The Future of Energy 2/18/21

Thoughts by Richard Bleil

GM and Will Farrell created a commercial for the Superbowl based on the fact that Norway outsells electric vehicles per capita than the US. In his usual over-the-top but fun tongue-in-cheek manner, he calls out Norway insisting that the US will punch them in the face (a metaphor to say they will outsell Norway in electric vehicles, kind of like in the honeymooners Ralph threatened to send his wife to the moon as a metaphor for wife beating). A Norwegian University responded to this threat in an equally humorous video, showing Will that they can stand toe-to-toe with him in tongue-in-cheekdom, the premise of which is to apologize for outselling the US in electric vehicles while struggling to keep Will in the dark about other ways in which Norway outperforms the US in social issues like free college, year-long maternity leave and social medicine. It was, simply speaking, just brilliant.
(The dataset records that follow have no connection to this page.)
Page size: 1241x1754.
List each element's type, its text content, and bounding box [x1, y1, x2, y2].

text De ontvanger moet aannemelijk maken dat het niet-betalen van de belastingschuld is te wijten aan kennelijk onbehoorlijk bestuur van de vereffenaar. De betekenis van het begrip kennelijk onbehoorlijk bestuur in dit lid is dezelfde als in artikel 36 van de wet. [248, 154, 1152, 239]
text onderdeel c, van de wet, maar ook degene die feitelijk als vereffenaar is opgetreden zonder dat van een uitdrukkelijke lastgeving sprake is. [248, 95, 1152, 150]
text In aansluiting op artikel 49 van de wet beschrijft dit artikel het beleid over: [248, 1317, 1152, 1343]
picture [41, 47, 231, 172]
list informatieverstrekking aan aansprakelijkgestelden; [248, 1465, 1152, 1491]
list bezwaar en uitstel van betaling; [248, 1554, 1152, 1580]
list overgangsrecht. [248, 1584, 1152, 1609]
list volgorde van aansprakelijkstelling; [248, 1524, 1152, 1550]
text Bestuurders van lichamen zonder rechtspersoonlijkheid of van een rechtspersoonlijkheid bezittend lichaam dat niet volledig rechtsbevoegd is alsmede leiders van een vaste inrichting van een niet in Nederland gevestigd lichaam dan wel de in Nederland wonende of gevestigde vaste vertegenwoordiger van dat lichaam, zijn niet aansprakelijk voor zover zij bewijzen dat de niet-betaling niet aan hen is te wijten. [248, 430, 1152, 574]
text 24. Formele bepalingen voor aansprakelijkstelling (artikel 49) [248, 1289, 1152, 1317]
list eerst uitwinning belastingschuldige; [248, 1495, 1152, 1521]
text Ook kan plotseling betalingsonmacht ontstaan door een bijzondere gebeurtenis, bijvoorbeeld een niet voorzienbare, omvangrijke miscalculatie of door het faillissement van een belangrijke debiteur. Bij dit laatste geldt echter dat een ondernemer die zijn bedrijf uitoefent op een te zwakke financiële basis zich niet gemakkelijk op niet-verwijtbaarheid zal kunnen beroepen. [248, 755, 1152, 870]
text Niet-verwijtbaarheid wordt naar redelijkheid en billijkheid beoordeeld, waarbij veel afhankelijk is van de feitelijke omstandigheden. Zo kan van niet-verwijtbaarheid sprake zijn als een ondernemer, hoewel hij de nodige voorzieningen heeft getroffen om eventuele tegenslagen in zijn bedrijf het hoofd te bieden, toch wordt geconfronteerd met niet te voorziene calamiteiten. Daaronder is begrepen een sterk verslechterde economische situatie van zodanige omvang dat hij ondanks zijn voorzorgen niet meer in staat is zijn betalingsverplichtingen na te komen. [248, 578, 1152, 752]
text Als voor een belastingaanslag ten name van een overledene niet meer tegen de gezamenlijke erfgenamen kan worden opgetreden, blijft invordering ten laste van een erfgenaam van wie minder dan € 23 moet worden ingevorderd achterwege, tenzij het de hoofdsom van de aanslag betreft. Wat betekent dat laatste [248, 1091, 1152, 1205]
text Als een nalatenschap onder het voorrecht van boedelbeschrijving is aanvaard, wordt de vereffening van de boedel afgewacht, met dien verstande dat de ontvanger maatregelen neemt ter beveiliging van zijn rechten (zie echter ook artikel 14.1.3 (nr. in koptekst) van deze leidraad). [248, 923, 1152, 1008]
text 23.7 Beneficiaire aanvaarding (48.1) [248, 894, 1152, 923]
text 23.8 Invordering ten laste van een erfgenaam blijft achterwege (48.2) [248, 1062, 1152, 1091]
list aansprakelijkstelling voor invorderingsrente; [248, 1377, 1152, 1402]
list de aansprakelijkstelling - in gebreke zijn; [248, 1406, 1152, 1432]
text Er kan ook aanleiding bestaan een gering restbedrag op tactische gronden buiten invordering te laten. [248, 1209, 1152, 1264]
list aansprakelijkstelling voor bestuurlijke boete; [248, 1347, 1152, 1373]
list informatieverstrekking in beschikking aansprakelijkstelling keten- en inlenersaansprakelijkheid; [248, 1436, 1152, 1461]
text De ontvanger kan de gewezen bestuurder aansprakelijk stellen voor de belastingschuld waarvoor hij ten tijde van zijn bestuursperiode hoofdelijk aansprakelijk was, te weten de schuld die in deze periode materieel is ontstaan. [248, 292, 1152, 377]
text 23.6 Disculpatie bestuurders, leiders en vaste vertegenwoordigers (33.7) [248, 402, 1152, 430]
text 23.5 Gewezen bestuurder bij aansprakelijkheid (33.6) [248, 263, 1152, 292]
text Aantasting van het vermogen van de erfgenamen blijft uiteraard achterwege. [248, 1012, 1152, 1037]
Right now, the US is struggling with power. Throughout the heartland of the nation, power companies are using rolling hour-long power outages to compensate for a sudden surge in power demand as people are turning up electric heaters in response to the frigid temperatures. In Texas, in fact, the crisis is worse as freezing weather has not only shut down the few wind power generators, but also the coal, oil and nuclear power plants. I find it curious that while Republican senators are quick to use this as an example of the dangers of the “Green New Deal” (a horrible name for a great idea) since the wind generators failed due to freezing, and yet they failed to point out the problem with the fossil fuel and nuclear plants.

Texas is a great example, by the way, of the problem with electrical vehicles. I’ve spoken of this before, but while people claim that electrical vehicles will release our dependence on fossil fuels since they don’t require gasoline, the reality is that if the source of electricity to recharge the vehicles are oil, coal or gas burning power plants, the electrical vehicles are probably worse for the environment than traditional gas powered. True, the vehicle itself is not burning fossil fuels, but even modern batteries are pretty much the worst form of energy storage available today, so the fossil fuels burned at the central power plant to charge the car is being stored inefficiently in the vehicle.

Don’t get me wrong. I’m not saying we should not have electrical vehicles. In fact, I drive a hybrid myself, but electric cars alone are not enough. If we want to survive as a species, we need alternative transportation methods like electrical vehicles, but we need so much more. We need to standardize charging stations and to invest to build coast-to-coast charging stations, just as we have standardized gasoline nozzles and coast-to-coast gas stations.

In addition, we need to transition out from traditional power generation, such as oil, coal or natural gas to cleaner forms such as hydroelectric, solar and yes, even wind generation (although I think the wind turbine needs to be redesigned so it’s safer for birds). We also need to shift from central power generation (electrical companies) to individual, if not entirely then at least partially such as rooftop solar panels and geothermal heating and cooling. These methods do save money in the long run, but the up-front costs are too expensive for most people, so some form of financial assistance to set it up would go far in this effort.

Power generation is part of the problem, but we also need to improve efficient power usage. For example, going from incandescent to fluorescent lighting was superb, but the amount of energy saved in that step is roughly how much energy is saved when we go from fluorescent to LED lights. Improved insulation, furnace and air conditioners and other means of saving power will also be key for a truly comprehensive energy policy.

It’s important to remember that any form of electrical generation will have problems if we engage in further over-reliance. We depended on fossil fuels for too long, pumping increasing amounts of carbon dioxide into the atmosphere until we find ourselves here, today, at a critical tipping point. Many of the alternative energy methods, including solar energy and LED lights, require specific metals that will lead to an increase in mining damage to our planet. Too much wind power would eventually cause problems with the earth’s jet stream and wind patterns, and too much reliance on solar power would lead to global warming as we absorb light and, rather than reflecting it back into space, would be converted to electricity and therefore trapped on earth. Diversity of power generation, distribution to individuals and away from central power plants and power conservation is our way forward.

And, yes, I wish we had cheaper (if not free) education, healthcare and guaranteed maternity leave as well. Maybe I should move to Norway.